York MP Hugh Bayley tells Stephen Lewis why the West must not abandon Afghanistan after the war.

THE September 11 terrorist attacks on the United States were unforgivable, Hugh Bayley says. But we in the West must shoulder some of the responsibility. Back in the 1980s, when the Afghan mujaheddin were fighting the Soviet Union, the West was generous in its support. But when the Soviets left and Afghanistan's interminable civil war began, Western nations lost interest. It was left to Pakistan and Iran, both impoverished nations themselves, to shoulder the burden of looking after the millions of Afghan refugees who fled across the border to escape the war, drought and famine.

"That bred a great deal of anger and cynicism about the West," Mr Bayley says. "The Taliban exploited those conditions to recruit and train extremists whose goal was to hurt the West."

If, when the dust has settled on the war now raging in Afghanistan, the same thing is not to happen all over again, it is vital the West does not let down the Afghan people again, he says.

"In the long term we must stick with the Afghan people and spend as much and more on humanitarian aid and reconstruction than we have had to spend on military action. It is the right thing to do, both in humanitarian terms and because it is in our own interests. If we don't, we could face a never-ending war in the region - and further terrorist attacks."

Mr Bayley has just returned, with other members of the House of Commons Select Committee on International Development, from a four-day fact-finding visit to refugee camps near Peshawar, on the Pakistan side of the border near the Khyber Pass.

His visit took in two camps - one, at Sham Shato, set up in December 1999 for refugees fleeing drought and famine; the other, at Kachagarhi, set up during the war against the Soviets. He also visited the World Food Programme operation in Peshawar itself, from where food and other supplies are being despatched by convoy through the Khyber Pass into Afghanistan.

His visit left him, on the whole, more optimistic than he had expected. With the help of international aid, including from the UK, conditions in the two camps he visited, he says, are not too bad - though he admits that is relative.

"There is adequate food," he says, describing the conditions at Sham Shato, where 53,000 people have arrived since December 1999. "When people arrive, they get tents. Over the six to nine months that most people have been there most have built themselves mud-brick houses.
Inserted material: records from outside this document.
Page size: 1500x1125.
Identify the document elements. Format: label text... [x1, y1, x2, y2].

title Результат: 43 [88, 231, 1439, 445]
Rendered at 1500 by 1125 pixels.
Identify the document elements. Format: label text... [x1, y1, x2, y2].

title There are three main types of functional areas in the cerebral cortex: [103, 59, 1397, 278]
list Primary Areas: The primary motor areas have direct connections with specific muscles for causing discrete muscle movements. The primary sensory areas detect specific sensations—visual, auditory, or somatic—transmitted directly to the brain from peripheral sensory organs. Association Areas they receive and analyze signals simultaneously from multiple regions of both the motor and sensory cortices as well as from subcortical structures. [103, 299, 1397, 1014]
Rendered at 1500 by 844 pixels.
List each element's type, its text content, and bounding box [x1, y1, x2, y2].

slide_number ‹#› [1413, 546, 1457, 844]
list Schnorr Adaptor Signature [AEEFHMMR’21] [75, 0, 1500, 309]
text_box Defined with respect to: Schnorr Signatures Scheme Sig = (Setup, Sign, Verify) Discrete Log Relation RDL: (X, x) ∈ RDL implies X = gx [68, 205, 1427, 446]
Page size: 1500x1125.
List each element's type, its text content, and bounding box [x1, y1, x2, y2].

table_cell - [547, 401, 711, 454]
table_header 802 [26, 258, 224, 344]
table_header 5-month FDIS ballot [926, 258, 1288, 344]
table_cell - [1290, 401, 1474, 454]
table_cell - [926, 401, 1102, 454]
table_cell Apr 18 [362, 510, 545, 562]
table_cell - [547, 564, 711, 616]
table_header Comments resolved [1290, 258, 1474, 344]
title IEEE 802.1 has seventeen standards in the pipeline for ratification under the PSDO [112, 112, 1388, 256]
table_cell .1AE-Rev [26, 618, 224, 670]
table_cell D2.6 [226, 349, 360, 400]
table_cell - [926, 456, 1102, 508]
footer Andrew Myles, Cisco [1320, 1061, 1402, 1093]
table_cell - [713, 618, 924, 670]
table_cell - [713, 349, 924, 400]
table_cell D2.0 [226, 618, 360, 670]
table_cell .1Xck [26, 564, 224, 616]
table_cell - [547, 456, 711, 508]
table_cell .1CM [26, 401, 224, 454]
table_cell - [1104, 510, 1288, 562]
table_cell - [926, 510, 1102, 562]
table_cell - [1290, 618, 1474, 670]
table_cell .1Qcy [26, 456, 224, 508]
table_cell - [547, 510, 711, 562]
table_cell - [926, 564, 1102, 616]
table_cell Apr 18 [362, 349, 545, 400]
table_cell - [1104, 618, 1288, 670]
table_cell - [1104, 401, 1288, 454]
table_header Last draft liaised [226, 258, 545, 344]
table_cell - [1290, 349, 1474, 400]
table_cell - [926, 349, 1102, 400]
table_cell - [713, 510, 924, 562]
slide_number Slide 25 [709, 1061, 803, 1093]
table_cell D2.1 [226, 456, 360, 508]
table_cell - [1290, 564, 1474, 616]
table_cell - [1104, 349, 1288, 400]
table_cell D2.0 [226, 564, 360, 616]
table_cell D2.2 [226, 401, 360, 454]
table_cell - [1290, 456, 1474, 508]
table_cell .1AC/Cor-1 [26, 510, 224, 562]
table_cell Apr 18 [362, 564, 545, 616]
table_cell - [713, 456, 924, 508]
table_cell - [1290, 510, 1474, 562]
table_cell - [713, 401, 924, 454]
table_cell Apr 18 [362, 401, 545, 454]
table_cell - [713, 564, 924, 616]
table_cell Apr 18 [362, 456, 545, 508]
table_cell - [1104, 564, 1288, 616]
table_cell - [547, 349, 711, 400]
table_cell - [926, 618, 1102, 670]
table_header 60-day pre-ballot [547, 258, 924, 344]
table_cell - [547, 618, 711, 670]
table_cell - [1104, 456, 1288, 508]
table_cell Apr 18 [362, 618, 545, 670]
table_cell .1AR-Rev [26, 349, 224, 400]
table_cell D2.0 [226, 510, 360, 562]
With the help of aid agencies, including Britain, there are schools provided for both boys and girls, a health service that covers basic primary health care and a vocational training college funded by Britain."

The college trains refugee families in basic skills such as carpentry, shoe-making and carpet-weaving, so that when they can eventually return to their own country they will be able to earn a living.

It sounds good: but Mr Bayley himself admits that only about a third of children in the camp go to primary school, and only a 'small number of people' have access to training at the college.

Many of the refugees at Sham Shato, Mr Bayley says, fled drought and starvation rather than war: but one grim fact seems to belie that. "The shoemakers were all amputees," he admits, "people who had lost limbs in the fighting, and in one case a small child whose father was so severely disabled he cannot work."

It was in Sham Shato that Mr Bayley met Aziz Akimi, an Afghan aid worker who had fled only recently from the city of Herat in North Western Afghanistan and who claimed the Taliban were seen - in Herat, at least - as invaders, and that the US bombing was welcomed. Good news for George Bush. What Sham Shato refugees generally seemed to agree on is that they have had enough of war - and want to return home as soon as it is safe. "The single thing that keeps them away is fear," Mr Bayley says.

Which is where the UN may come into its own. With the aid operation in full swing, earlier fears of starvation seem unlikely to come true, at least in the short term, Mr Bayley says. Aid workers he spoke to seemed 'quietly confident' they would be able to get enough food into the country to last until next year's crops.

But if it is to be safe for the refugees ever to return home, they will need stability and security. Just handing over the country to the warlords of the Northern Alliance once the war against the Taliban is won would be a kind of betrayal.

Most Afghans, Mr Bayley says, would like to see a UN peacekeeping force, "because they don't trust the warlords".

Let's hope that this time, we don't turn our backs.